SOURCE EXTRACT:
++++++++++++++++++++
This is a collection of resources and weblinks that relate to Scotland and Fife’s involvement in slavery, empire and colonialism. Scotland has been described as having ‘collective amnesia’ about our relationship with transatlantic slavery. Until recently there was widespread lack of awareness of how our country and our ancestors participated. There’s much to read here and much more to discover – remember to check the origins and reliability of any source you find. We will add to this when we find new material and if you have any suggestions to add, please get in touch with LocalStudies.Kirkcaldy@onfife.com
Fife and slavery
Pictured: Greenmount, Burntisland was built by Robert Kirke, one of the last slave owners in Scotland. The house was damaged by fire and no longer stands.
Petronella Hendrick, a formerly enslaved person born in Suriname on the Kirke family’s plantation has been written about by Burntisland Heritage Trust. She was brought to Burntisland to serve the Kirke family at Greenmount – Burntisland, Fife – Petronella Hendrick (1829-1917)
++++++++++++++++++++
PROVIDED MATERIAL:
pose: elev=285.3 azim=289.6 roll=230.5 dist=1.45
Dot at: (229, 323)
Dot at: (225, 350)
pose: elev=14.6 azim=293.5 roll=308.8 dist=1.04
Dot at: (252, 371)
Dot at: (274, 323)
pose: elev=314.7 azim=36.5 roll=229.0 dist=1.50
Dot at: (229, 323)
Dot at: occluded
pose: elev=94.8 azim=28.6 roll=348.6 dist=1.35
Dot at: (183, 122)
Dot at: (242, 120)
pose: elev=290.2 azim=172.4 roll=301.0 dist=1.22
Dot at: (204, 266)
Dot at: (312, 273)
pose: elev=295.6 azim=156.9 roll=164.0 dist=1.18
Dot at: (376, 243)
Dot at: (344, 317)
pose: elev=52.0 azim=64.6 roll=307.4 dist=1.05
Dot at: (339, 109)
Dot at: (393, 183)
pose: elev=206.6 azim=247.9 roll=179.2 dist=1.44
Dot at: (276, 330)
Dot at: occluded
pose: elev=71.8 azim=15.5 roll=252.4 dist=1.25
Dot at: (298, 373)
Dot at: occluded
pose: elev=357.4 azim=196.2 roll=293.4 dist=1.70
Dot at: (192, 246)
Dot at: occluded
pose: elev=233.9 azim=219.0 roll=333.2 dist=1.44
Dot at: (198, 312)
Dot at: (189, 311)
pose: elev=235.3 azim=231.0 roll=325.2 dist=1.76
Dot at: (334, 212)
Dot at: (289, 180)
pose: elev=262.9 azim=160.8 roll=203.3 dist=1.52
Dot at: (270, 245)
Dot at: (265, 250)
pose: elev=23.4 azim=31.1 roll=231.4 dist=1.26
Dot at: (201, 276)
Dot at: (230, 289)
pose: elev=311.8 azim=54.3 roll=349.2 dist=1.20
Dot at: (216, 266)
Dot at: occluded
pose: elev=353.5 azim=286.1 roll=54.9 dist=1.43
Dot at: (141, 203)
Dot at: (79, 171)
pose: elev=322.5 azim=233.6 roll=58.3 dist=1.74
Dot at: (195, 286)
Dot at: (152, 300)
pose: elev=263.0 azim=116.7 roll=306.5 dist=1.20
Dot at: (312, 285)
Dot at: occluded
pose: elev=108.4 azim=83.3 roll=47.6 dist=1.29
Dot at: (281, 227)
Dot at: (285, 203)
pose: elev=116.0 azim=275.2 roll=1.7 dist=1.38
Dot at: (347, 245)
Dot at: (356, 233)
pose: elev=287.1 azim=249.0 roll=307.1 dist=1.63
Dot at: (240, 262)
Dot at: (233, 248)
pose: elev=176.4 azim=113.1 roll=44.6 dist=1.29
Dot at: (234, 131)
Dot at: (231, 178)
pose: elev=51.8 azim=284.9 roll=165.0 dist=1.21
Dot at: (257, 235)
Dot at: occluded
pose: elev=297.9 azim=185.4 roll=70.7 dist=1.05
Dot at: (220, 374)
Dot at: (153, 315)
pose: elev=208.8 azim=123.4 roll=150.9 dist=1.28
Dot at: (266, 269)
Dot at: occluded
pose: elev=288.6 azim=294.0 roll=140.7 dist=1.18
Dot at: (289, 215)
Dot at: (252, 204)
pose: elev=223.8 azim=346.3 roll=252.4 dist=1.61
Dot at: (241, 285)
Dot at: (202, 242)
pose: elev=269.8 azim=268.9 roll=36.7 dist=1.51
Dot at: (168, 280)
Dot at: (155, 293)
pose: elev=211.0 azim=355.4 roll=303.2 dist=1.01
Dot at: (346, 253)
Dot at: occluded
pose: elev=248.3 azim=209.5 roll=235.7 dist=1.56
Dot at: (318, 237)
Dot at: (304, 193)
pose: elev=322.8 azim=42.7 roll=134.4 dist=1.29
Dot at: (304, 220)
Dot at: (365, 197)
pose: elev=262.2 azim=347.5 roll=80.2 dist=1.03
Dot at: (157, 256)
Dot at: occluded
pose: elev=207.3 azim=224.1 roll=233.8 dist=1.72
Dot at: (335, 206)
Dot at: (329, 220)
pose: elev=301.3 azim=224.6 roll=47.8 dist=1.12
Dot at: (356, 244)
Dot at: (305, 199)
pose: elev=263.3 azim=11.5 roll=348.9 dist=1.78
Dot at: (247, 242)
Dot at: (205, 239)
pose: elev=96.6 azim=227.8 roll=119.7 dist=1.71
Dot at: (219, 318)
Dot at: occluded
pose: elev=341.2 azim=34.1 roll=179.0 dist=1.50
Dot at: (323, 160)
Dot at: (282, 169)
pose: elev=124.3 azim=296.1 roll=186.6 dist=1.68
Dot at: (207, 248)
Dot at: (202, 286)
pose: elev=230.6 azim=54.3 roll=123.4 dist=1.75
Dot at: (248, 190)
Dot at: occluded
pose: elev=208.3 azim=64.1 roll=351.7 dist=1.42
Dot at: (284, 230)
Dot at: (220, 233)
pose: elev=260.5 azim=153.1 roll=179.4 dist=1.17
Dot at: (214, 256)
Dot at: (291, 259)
++++++++++++++++++++
EXERCISES TO COMPLETE:
1. According to the text on Fife and slavery, who built Greenmount in Burntisland?
2. Do these statements agree with the text on Fife and slavery? (a) Petronella Hendrick was born in Suriname. (b) Greenmount is still standing today. (c) Scotland has been described as having "collective amnesia" about its relationship with transatlantic slavery.
3. Reproduce the text on Fife and slavery word for word, starting at "This is a collection" and continuing up to and including "no longer stands.".

TASK SOLUTIONS:
1. Robert Kirke, one of the last slave owners in Scotland.

2.
(a) Yes: "born in Suriname on the Kirke family’s plantation"
(b) No: "The house was damaged by fire and no longer stands."
(c) Yes: "Scotland has been described as having ‘collective amnesia’ about our relationship with transatlantic slavery."

3.
This is a collection of resources and weblinks that relate to Scotland and Fife’s involvement in slavery, empire and colonialism. Scotland has been described as having ‘collective amnesia’ about our relationship with transatlantic slavery. Until recently there was widespread lack of awareness of how our country and our ancestors participated. There’s much to read here and much more to discover – remember to check the origins and reliability of any source you find. We will add to this when we find new material and if you have any suggestions to add, please get in touch with LocalStudies.Kirkcaldy@onfife.com
Fife and slavery
Pictured: Greenmount, Burntisland was built by Robert Kirke, one of the last slave owners in Scotland. The house was damaged by fire and no longer stands.